Source extract →
• • • • • • •

Damircudic | E+ | Getty Images

July 1 is a significant date for tens of thousands of Americans who hold federal student loans.

That’s when changes to the U.S. Department of Education’s menu of repayment and relief options under the “one big beautiful bill” tax-and-spending package take effect. It’s also a key date the Trump administration has set for nearly 7 million student loan holders to begin exiting the defunct Biden-era repayment plan Saving on a Valuable Education, or SAVE, and to enroll in another plan.

But student loan borrowers are encountering technical issues and misinformation in the weeks leading up to the massive changes, advocates say.

“This is making a difficult system even more unmanageable, and borrowers shouldn’t be the ones who suffer,” said Carolina Rodriguez, the director of the Education Debt Consumer Assistance Program in New York, an organization that helps student loan holders navigate repayment.

Read more CNBC personal finance coverage

The current issues stem, in part, from the Trump administration’s move last year to terminate nearly half of the staff at the Education Department, including many of the people who assisted borrowers, said Rich Williams, a former deputy assistant secretary for the agency.

“The Department is executing significant, complicated repayment changes on tight deadlines, with new plans and increasingly important fine print,” Williams said. “That would be a major challenge for even a well-resourced agency.”

• • • • • • •

Records shown →
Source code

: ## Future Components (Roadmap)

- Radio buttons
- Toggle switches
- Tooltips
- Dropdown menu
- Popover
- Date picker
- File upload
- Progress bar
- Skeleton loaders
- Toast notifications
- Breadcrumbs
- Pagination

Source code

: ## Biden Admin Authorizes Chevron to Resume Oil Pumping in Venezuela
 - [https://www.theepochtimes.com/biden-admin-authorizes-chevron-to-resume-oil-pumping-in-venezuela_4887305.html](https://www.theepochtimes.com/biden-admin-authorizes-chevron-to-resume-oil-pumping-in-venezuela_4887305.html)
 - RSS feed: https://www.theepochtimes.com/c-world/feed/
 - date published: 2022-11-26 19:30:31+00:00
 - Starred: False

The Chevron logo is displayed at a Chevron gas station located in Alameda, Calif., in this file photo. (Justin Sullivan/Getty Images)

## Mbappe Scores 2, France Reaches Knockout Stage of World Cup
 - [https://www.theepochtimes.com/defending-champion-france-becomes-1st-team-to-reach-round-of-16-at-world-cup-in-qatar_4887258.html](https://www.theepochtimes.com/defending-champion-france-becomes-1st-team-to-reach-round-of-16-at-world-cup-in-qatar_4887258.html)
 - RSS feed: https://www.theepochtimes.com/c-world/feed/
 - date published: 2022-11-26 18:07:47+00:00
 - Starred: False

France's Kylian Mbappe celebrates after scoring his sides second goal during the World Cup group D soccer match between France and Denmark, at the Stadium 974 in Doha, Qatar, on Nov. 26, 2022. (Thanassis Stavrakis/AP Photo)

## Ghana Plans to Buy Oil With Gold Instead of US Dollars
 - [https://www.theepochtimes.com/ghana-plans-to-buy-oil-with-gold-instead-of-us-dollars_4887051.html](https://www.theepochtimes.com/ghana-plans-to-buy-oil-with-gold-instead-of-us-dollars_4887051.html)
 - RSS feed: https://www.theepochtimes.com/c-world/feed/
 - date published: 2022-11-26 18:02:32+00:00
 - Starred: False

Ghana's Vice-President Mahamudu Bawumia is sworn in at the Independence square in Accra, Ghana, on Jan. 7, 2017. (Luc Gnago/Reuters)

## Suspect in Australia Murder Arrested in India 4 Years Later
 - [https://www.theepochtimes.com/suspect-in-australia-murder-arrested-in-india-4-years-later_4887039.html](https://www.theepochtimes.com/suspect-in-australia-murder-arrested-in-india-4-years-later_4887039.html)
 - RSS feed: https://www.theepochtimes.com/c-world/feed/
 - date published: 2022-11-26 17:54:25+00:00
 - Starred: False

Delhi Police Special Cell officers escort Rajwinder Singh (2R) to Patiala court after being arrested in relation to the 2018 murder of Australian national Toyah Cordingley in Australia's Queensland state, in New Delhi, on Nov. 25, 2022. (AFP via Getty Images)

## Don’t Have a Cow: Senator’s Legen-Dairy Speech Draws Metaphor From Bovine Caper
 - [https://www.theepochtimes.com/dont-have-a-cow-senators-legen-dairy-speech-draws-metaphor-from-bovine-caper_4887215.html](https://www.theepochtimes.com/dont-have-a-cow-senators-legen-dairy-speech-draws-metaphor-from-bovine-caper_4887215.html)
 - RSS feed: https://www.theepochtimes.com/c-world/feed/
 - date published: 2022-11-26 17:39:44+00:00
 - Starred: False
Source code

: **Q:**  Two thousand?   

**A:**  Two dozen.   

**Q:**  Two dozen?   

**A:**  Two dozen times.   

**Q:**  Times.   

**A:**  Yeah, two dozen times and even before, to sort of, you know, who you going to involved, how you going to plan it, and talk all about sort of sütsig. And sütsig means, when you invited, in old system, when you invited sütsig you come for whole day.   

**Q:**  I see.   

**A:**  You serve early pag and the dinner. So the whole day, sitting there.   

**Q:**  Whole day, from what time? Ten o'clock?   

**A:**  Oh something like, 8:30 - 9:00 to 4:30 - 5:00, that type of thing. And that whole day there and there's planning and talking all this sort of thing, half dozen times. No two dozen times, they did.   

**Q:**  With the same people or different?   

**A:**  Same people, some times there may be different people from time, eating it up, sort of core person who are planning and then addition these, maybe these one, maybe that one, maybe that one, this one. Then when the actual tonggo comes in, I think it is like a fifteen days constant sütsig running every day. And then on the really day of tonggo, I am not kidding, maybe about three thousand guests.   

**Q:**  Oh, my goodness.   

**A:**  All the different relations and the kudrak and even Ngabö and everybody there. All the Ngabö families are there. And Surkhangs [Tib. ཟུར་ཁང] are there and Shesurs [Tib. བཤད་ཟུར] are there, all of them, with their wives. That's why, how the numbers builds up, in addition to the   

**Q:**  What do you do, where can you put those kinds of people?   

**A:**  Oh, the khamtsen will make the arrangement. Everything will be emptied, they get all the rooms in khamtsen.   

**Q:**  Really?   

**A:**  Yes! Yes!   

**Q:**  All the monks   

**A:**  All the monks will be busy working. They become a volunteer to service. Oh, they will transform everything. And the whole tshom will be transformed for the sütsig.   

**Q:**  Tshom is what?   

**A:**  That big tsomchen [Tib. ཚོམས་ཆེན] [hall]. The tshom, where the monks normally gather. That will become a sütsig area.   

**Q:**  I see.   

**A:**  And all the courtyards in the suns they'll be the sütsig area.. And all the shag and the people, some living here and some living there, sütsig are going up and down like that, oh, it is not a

• • • • • • •

According to the student loan article, what is one cause of the current problems borrowers face? Explain in one to three sentences. Rely only on the student loan article for what comes next.

The problems stem partly from the Trump administration's decision last year to terminate nearly half of the Education Department's staff, including many people who assisted borrowers. Rich Williams adds that the department is carrying out significant, complicated repayment changes on tight deadlines, which would challenge even a well-resourced agency.